» REQUEST
Your task is to show every line in the listing below that includes "биде".

» SOURCE DATA
____________________
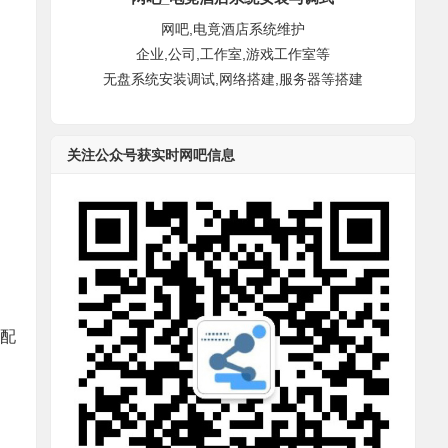
网吧,电竟酒店系统维护
企业,公司,工作室,游戏工作室等
无盘系统安装调试,网络搭建,服务器等搭建
关注公众号获实时网吧信息
未配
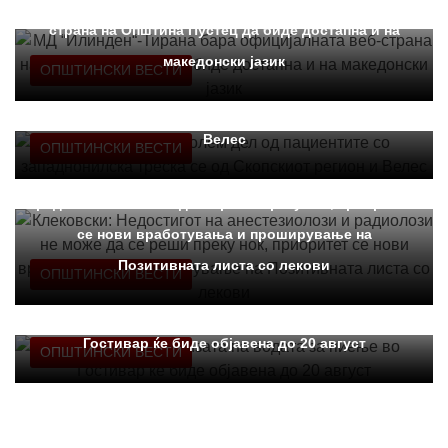
страна на Општина Пустец да биде достапна и на
македонски јазик
ОПШТИНСКИ ВЕСТИ
Клековски: Најголем дел од пациентите сo
западнонилска треска се од Скопскиот регион и
Велес
ОПШТИНСКИ ВЕСТИ
Клековски: Недостигот на анестезиолози и
радиолози не може да се реши преку ноќ, приоритет
се нови вработувања и проширување на
Позитивната листа со лекови
ОПШТИНСКИ ВЕСТИ
Клековски: Анализата на водата за пиење во
Гостивар ќе биде објавена до 20 август
ОПШТИНСКИ ВЕСТИ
____________________
» EXPECTED ANSWER
страна на Општина Пустец да биде достапна и на
Гостивар ќе биде објавена до 20 август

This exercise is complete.